Options considered thus far
There's no shortage of possible ways to model this response function and its change with $rep$, but each approach that I've considered has apparent shortcomings and I'm mentally stuck on a reasonable way forward:
Quadratic function
This seems an easy way to get at the questions, particularly using the vertex form: $y = a(t - h)^2 + c$, where $a$ controls the width of the parabola (and the direction it opens), $h$ controls the horizontal position of the vertex, and both can be modeled as a function of $rep$. $c$ controls the vertical position of the vertex and is easily captured with a random effect.
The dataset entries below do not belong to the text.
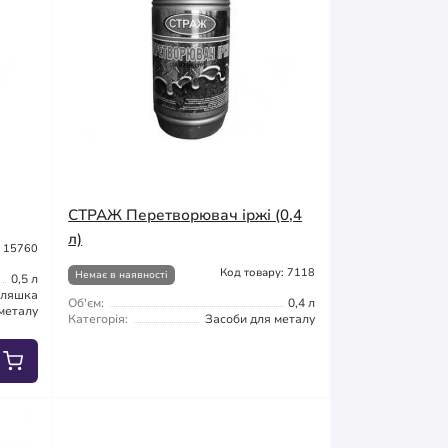
СТРАЖ Перетворювач іржі (0,4
л)
: 15760
Код товару: 7118
Немає в наявності
0,5 л
ляшка
Об'єм:
0,4 л
металу
Категорія:
Засоби для металу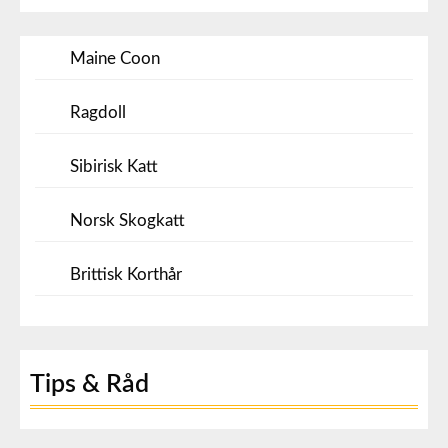
Maine Coon
Ragdoll
Sibirisk Katt
Norsk Skogkatt
Brittisk Korthår
Tips & Råd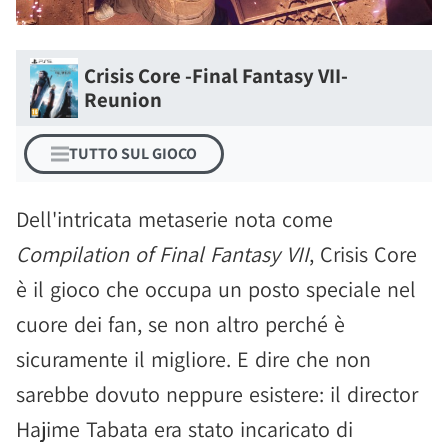
Crisis Core -Final Fantasy VII-
Reunion
TUTTO SUL GIOCO
Dell'intricata metaserie nota come
Compilation of Final Fantasy VII
, Crisis Core
è il gioco che occupa un posto speciale nel
cuore dei fan, se non altro perché è
sicuramente il migliore. E dire che non
sarebbe dovuto neppure esistere: il director
Hajime Tabata era stato incaricato di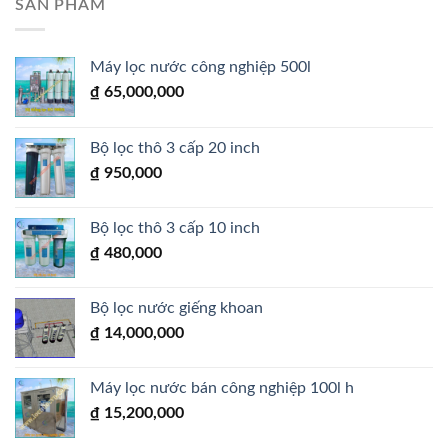
SẢN PHẨM
Máy lọc nước công nghiệp 500l
₫
65,000,000
Bộ lọc thô 3 cấp 20 inch
₫
950,000
Bộ lọc thô 3 cấp 10 inch
₫
480,000
Bộ lọc nước giếng khoan
₫
14,000,000
Máy lọc nước bán công nghiệp 100l h
₫
15,200,000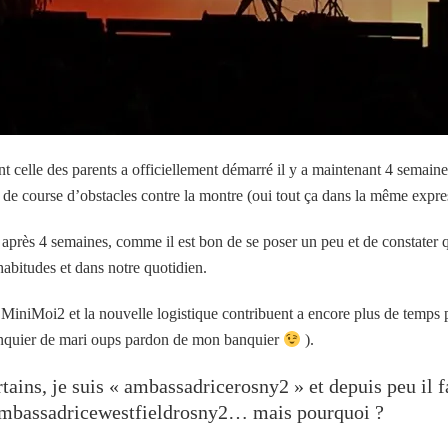
t celle des parents a officiellement démarré il y a maintenant 4 semaines
et de course d’obstacles contre la montre (oui tout ça dans la même expr
 après 4 semaines, comme il est bon de se poser un peu et de constater
abitudes et dans notre quotidien.
e MiniMoi2 et la nouvelle logistique contribuent a encore plus de temps
nquier de mari oups pardon de mon banquier
).
ains, je suis « ambassadricerosny2 » et depuis peu il 
ambassadricewestfieldrosny2… mais pourquoi ?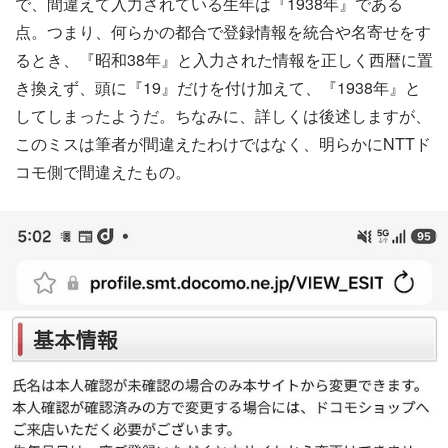
で、間違えて入力されている生年は『1938年』である
点。つまり、何らかの都合で登録情報を統合や名寄せをす
るとき、『昭和38年』と入力された情報を正しく西暦に置
き換えず、頭に『19』だけを付け加えて、『1938年』と
してしまったようだ。ちなみに、詳しくは後述しますが、
このミスは筆者が間違えたわけではなく、明らかにNTTド
コモ側で間違えたもの。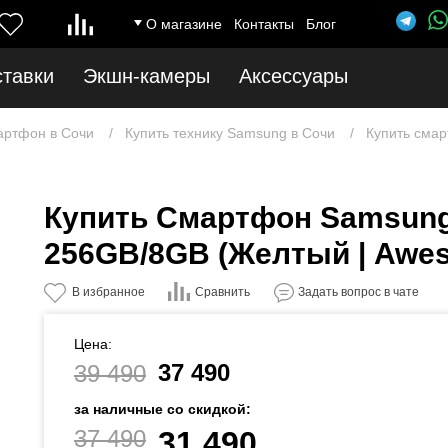
О магазине
Контакты
Блог
ставки
Экшн-камеры
Аксессуары
артфон в Сочи
Купить технику Samsung в Сочи
Купить смар
Купить Смартфон Samsung
256GB/8GB (Желтый | Awes
Сравнить
В избранное
Задать вопрос в чате
Цена:
37 490
39 490
за наличные со скидкой:
37 490
31 490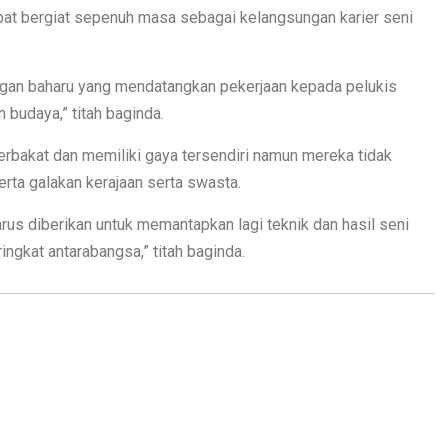
apat bergiat sepenuh masa sebagai kelangsungan karier seni
congan baharu yang mendatangkan pekerjaan kepada pelukis
budaya,” titah baginda.
erbakat dan memiliki gaya tersendiri namun mereka tidak
rta galakan kerajaan serta swasta.
arus diberikan untuk memantapkan lagi teknik dan hasil seni
ngkat antarabangsa,” titah baginda.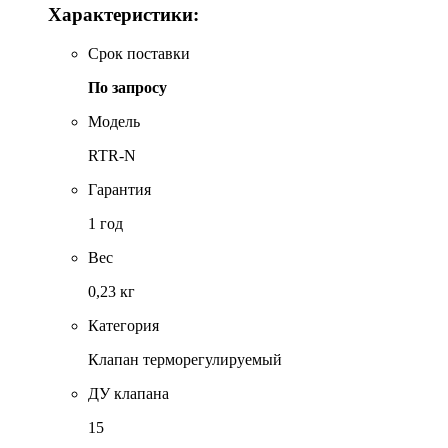
Характеристики:
Срок поставки
По запросу
Модель
RTR-N
Гарантия
1 год
Вес
0,23 кг
Категория
Клапан терморегулируемый
ДУ клапана
15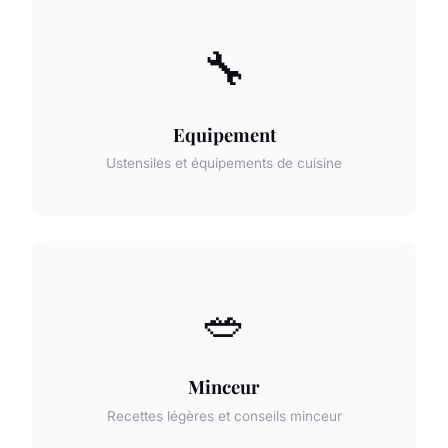
🔧
Equipement
Ustensiles et équipements de cuisine
🥗
Minceur
Recettes légères et conseils minceur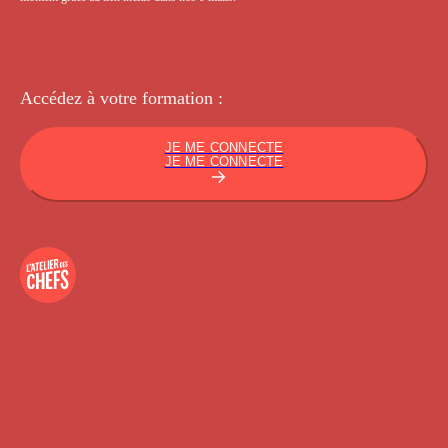
Accédez à votre
formation :
JE ME CONNECTE
JE ME CONNECTE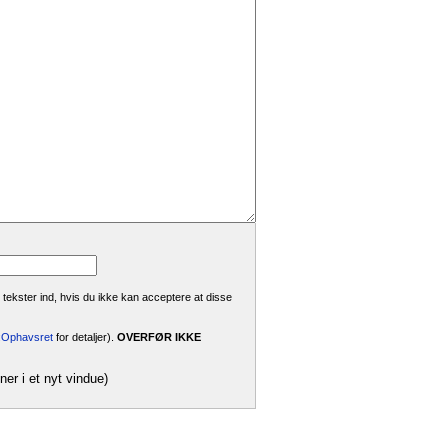
 tekster ind, hvis du ikke kan acceptere at disse
i:Ophavsret
for detaljer).
OVERFØR IKKE
ner i et nyt vindue)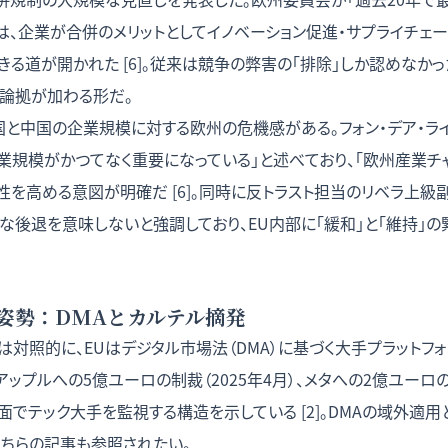
は、企業が合併のメリットとしてイノベーション促進・サプライチェ
る道が開かれた [6]。従来は競争の弊害の「排除」しか認めなか
の論拠が加わる形だ。
国と中国の企業規模に対する欧州の危機感がある。フォン・デア・ラ
業規模がかつてなく重要になっている」と述べており、「欧州産業チ
を高める意図が明確だ [6]。同時に反トラスト担当のリベラ上級
な後退を意味しないと強調しており、EU内部に「緩和」と「維持」の
姿勢：DMAとカルテル摘発
対照的に、EUはデジタル市場法（DMA）に基づく大手プラットフ
アップルへの5億ユーロの制裁（2025年4月）、メタへの2億ユーロ
でテック大手を監視する構造を示している [2]。
DMAの域外適用
こちらの記事も参照されたい。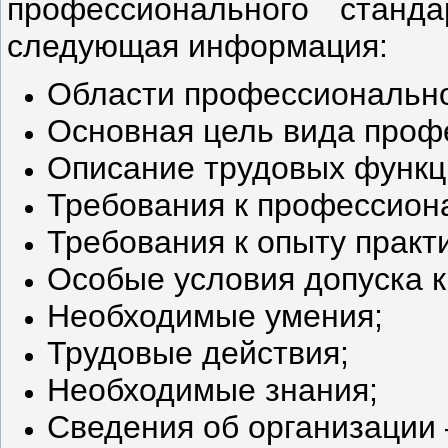
профессионального станд
следующая информация:
Области профессионально
Основная цель вида проф
Описание трудовых функц
Требования к профессион
Требования к опыту практ
Особые условия допуска к
Необходимые умения;
Трудовые действия;
Необходимые знания;
Сведения об организации 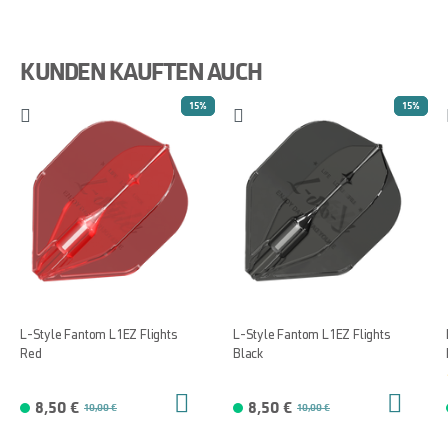
KUNDEN KAUFTEN AUCH
15%
15%
L-Style Fantom L1EZ Flights
L-Style Fantom L1EZ Flights
Red
Black
8,50 €
8,50 €
10,00 €
10,00 €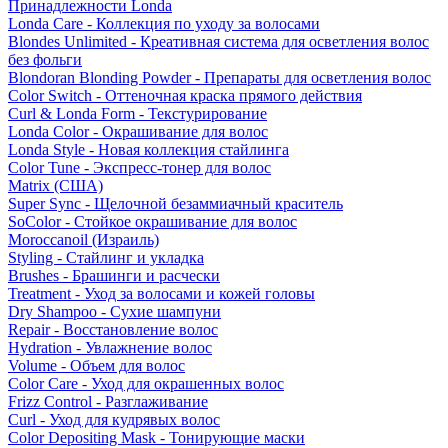
Принадлежности Londa
Londa Care - Коллекция по уходу за волосами
Blondes Unlimited - Креативная система для осветления волос
без фольги
Blondoran Blonding Powder - Препараты для осветления волос
Color Switch - Оттеночная краска прямого действия
Curl & Londa Form - Текстурирование
Londa Color - Окрашивание для волос
Londa Style - Новая коллекция стайлинга
Color Tune - Экспресс-тонер для волос
Matrix (США)
Super Sync - Щелочной безаммиачный краситель
SoColor - Стойкое окрашивание для волос
Moroccanoil (Израиль)
Styling - Стайлинг и укладка
Brushes - Брашинги и расчески
Treatment - Уход за волосами и кожей головы
Dry Shampoo - Сухие шампуни
Repair - Восстановление волос
Hydration - Увлажнение волос
Volume - Объем для волос
Color Care - Уход для окрашенных волос
Frizz Control - Разглаживание
Curl - Уход для кудрявых волос
Color Depositing Mask - Тонирующие маски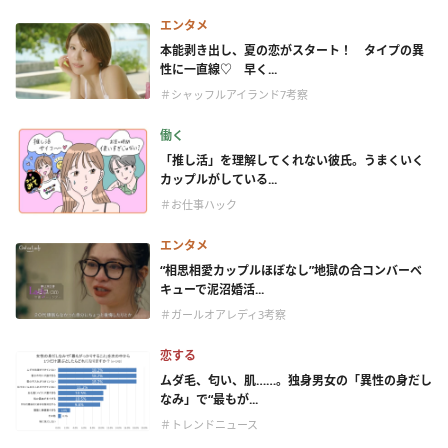
エンタメ
本能剥き出し、夏の恋がスタート！ タイプの異
性に一直線♡ 早く...
＃シャッフルアイランド7考察
働く
「推し活」を理解してくれない彼氏。うまくいく
カップルがしている...
＃お仕事ハック
エンタメ
“相思相愛カップルほぼなし”地獄の合コンバーベ
キューで泥沼婚活...
＃ガールオアレディ3考察
恋する
ムダ毛、匂い、肌……。独身男女の「異性の身だし
なみ」で“最もが...
＃トレンドニュース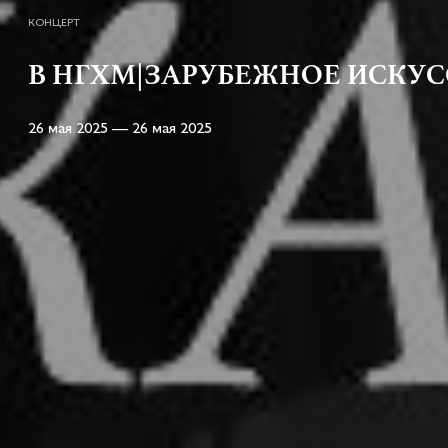
КОНЦЕРТ
В НГХМ|ЗАРУБЕЖНОЕ ИСКУССТВ
26 мая 2025 — 26 мая 2025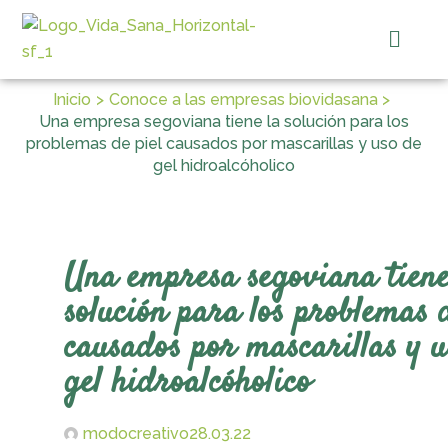
Ir
Menú
al
contenido
Inicio
Conoce a las empresas biovidasana
Una empresa segoviana tiene la solución para los
problemas de piel causados por mascarillas y uso de
gel hidroalcóholico
Una empresa segoviana tiene
solución para los problemas d
causados por mascarillas y u
gel hidroalcóholico
modocreativo
28.03.22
Unfortunately, this approach assumes symmetry about the peak response, which doesn't hold as the decline after peak response seems to occur more quickly than the increase (see, e.g., $rep$s 2-4).
Gaussian function
Another relatively easy way, where $y = ae^{-\frac{(t - m)^2}{2s^2}}$ and $a$ controls the height of curve's peak, $m$ controls the horizontal ($t$) position of peak (mean), and $s$ controls width of curve (standard deviation). But this form has the same symmetry problem as the quadratic function. Certainly Guassian functions can incorporate various degrees of skew and kurtosis but I don't think there's an easy way to model these aspects without cumulative distribution functions/integration.
Trigonometric regression (sine/cosine Fourier terms)
Trigonometric functions based on $sin$/$cos$ pairs are another relatively easy option (see, e.g., here). The first $sin$/$cos$ pair terms produces a symmetric sine wave, but additional $sin$/$cos$ pairs with different functional periods get past this limitation. Unfortunately, what experimentation I've done suggests it takes several additional $sin$/$cos$ pairs of unknown period (i.e., need to be estimated) to adequately capture the asymmetry, which quickly gets unwieldy and yields inadequate fits in some $rep$s.
Additive models/smoothing splines
An additive model seems to get around many of these limitations, but then I lose the seemingly preferable state of having a fixed underlying response function defined by parameters than I can allow to vary with increasing $rep$. Would a factor-smooth interaction that forced the smooth for each $rep$ to have the same smoothing parameter be a reasonable compromise? For example, something like:
library(mgcv) ?factor.smooth.interaction m <- gam(y ~ s(t, rep, bs = "fs"), data = dat) plot(m)
If this is a reasonable solution, how then can I relate the peak or the width of each smooth to $rep$? Finding the peak of fitted smooths is a relatively simple exercise (see here), but is it reasonable to then model these derived values (and uncertainty) as a function of $rep$ in a separate model?
Thanks very much for considering. As is likely obvious, I'm most comfortable with R, but I'm open to any solutions.